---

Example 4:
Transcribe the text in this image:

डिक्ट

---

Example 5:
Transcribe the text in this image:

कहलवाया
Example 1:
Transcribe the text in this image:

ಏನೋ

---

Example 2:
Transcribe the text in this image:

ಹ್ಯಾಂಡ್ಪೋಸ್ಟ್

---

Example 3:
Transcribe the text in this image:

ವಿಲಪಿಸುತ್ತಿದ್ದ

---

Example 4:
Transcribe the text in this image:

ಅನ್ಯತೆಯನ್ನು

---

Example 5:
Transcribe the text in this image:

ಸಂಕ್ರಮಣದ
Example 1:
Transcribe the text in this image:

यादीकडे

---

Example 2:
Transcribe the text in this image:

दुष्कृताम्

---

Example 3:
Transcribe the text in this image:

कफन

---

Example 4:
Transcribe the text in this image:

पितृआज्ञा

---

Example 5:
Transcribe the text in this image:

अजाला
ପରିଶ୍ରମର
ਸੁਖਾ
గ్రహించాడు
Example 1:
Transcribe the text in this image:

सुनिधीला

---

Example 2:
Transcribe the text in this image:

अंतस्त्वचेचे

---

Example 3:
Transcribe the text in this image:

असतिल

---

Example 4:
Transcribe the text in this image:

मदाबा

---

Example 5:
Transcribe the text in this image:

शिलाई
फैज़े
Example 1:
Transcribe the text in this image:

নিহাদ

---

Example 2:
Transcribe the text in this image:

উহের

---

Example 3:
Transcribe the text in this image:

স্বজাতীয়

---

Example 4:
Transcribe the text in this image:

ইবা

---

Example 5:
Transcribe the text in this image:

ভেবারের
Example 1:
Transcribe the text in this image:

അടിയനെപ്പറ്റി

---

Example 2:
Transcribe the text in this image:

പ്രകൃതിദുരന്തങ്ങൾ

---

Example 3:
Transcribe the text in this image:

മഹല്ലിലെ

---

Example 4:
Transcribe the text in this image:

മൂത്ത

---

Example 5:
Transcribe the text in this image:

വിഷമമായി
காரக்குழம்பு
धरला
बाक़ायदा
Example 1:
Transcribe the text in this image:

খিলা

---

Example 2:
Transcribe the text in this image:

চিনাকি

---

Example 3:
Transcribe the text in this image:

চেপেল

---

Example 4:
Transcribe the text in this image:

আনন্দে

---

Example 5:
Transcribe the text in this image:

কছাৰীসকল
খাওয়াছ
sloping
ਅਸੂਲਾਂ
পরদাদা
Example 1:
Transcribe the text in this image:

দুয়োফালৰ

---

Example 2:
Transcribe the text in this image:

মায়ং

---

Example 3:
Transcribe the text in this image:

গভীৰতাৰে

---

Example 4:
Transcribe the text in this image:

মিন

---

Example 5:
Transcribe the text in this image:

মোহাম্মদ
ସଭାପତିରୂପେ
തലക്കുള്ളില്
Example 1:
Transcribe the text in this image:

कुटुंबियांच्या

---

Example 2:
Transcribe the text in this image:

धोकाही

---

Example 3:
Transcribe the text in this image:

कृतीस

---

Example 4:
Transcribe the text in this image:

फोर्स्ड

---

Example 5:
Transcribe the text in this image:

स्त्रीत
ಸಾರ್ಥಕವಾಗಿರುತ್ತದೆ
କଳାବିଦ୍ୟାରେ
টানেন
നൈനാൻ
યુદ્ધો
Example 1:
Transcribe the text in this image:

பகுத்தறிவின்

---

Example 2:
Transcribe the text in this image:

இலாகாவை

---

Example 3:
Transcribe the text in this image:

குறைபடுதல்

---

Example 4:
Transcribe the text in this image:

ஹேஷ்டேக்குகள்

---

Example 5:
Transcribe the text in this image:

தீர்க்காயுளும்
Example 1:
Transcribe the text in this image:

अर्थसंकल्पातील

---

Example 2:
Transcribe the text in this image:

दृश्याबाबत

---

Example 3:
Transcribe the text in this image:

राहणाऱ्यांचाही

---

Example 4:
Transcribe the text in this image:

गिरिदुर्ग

* * * * *

**What this task involves:** Quote each row above verbatim, keeping the original order and putting one row per line.

**Solution to this exercise:**
---

Example 4:
Transcribe the text in this image:

डिक्ट

---

Example 5:
Transcribe the text in this image:

कहलवाया
Example 1:
Transcribe the text in this image:

ಏನೋ

---

Example 2:
Transcribe the text in this image:

ಹ್ಯಾಂಡ್ಪೋಸ್ಟ್

---

Example 3:
Transcribe the text in this image:

ವಿಲಪಿಸುತ್ತಿದ್ದ

---

Example 4:
Transcribe the text in this image:

ಅನ್ಯತೆಯನ್ನು

---

Example 5:
Transcribe the text in this image:

ಸಂಕ್ರಮಣದ
Example 1:
Transcribe the text in this image:

यादीकडे

---

Example 2:
Transcribe the text in this image:

दुष्कृताम्

---

Example 3:
Transcribe the text in this image:

कफन

---

Example 4:
Transcribe the text in this image:

पितृआज्ञा

---

Example 5:
Transcribe the text in this image:

अजाला
ପରିଶ୍ରମର
ਸੁਖਾ
గ్రహించాడు
Example 1:
Transcribe the text in this image:

सुनिधीला

---

Example 2:
Transcribe the text in this image:

अंतस्त्वचेचे

---

Example 3:
Transcribe the text in this image:

असतिल

---

Example 4:
Transcribe the text in this image:

मदाबा

---

Example 5:
Transcribe the text in this image:

शिलाई
फैज़े
Example 1:
Transcribe the text in this image:

নিহাদ

---

Example 2:
Transcribe the text in this image:

উহের

---

Example 3:
Transcribe the text in this image:

স্বজাতীয়

---

Example 4:
Transcribe the text in this image:

ইবা

---

Example 5:
Transcribe the text in this image:

ভেবারের
Example 1:
Transcribe the text in this image:

അടിയനെപ്പറ്റി

---

Example 2:
Transcribe the text in this image:

പ്രകൃതിദുരന്തങ്ങൾ

---

Example 3:
Transcribe the text in this image:

മഹല്ലിലെ

---

Example 4:
Transcribe the text in this image:

മൂത്ത

---

Example 5:
Transcribe the text in this image:

വിഷമമായി
காரக்குழம்பு
धरला
बाक़ायदा
Example 1:
Transcribe the text in this image:

খিলা

---

Example 2:
Transcribe the text in this image:

চিনাকি

---

Example 3:
Transcribe the text in this image:

চেপেল

---

Example 4:
Transcribe the text in this image:

আনন্দে

---

Example 5:
Transcribe the text in this image:

কছাৰীসকল
খাওয়াছ
sloping
ਅਸੂਲਾਂ
পরদাদা
Example 1:
Transcribe the text in this image:

দুয়োফালৰ

---

Example 2:
Transcribe the text in this image:

মায়ং

---

Example 3:
Transcribe the text in this image:

গভীৰতাৰে

---

Example 4:
Transcribe the text in this image:

মিন

---

Example 5:
Transcribe the text in this image:

মোহাম্মদ
ସଭାପତିରୂପେ
തലക്കുള്ളില്
Example 1:
Transcribe the text in this image:

कुटुंबियांच्या

---

Example 2:
Transcribe the text in this image:

धोकाही

---

Example 3:
Transcribe the text in this image:

कृतीस

---

Example 4:
Transcribe the text in this image:

फोर्स्ड

---

Example 5:
Transcribe the text in this image:

स्त्रीत
ಸಾರ್ಥಕವಾಗಿರುತ್ತದೆ
କଳାବିଦ୍ୟାରେ
টানেন
നൈനാൻ
યુદ્ધો
Example 1:
Transcribe the text in this image:

பகுத்தறிவின்

---

Example 2:
Transcribe the text in this image:

இலாகாவை

---

Example 3:
Transcribe the text in this image:

குறைபடுதல்

---

Example 4:
Transcribe the text in this image:

ஹேஷ்டேக்குகள்

---

Example 5:
Transcribe the text in this image:

தீர்க்காயுளும்
Example 1:
Transcribe the text in this image:

अर्थसंकल्पातील

---

Example 2:
Transcribe the text in this image:

दृश्याबाबत

---

Example 3:
Transcribe the text in this image:

राहणाऱ्यांचाही

---

Example 4:
Transcribe the text in this image:

गिरिदुर्ग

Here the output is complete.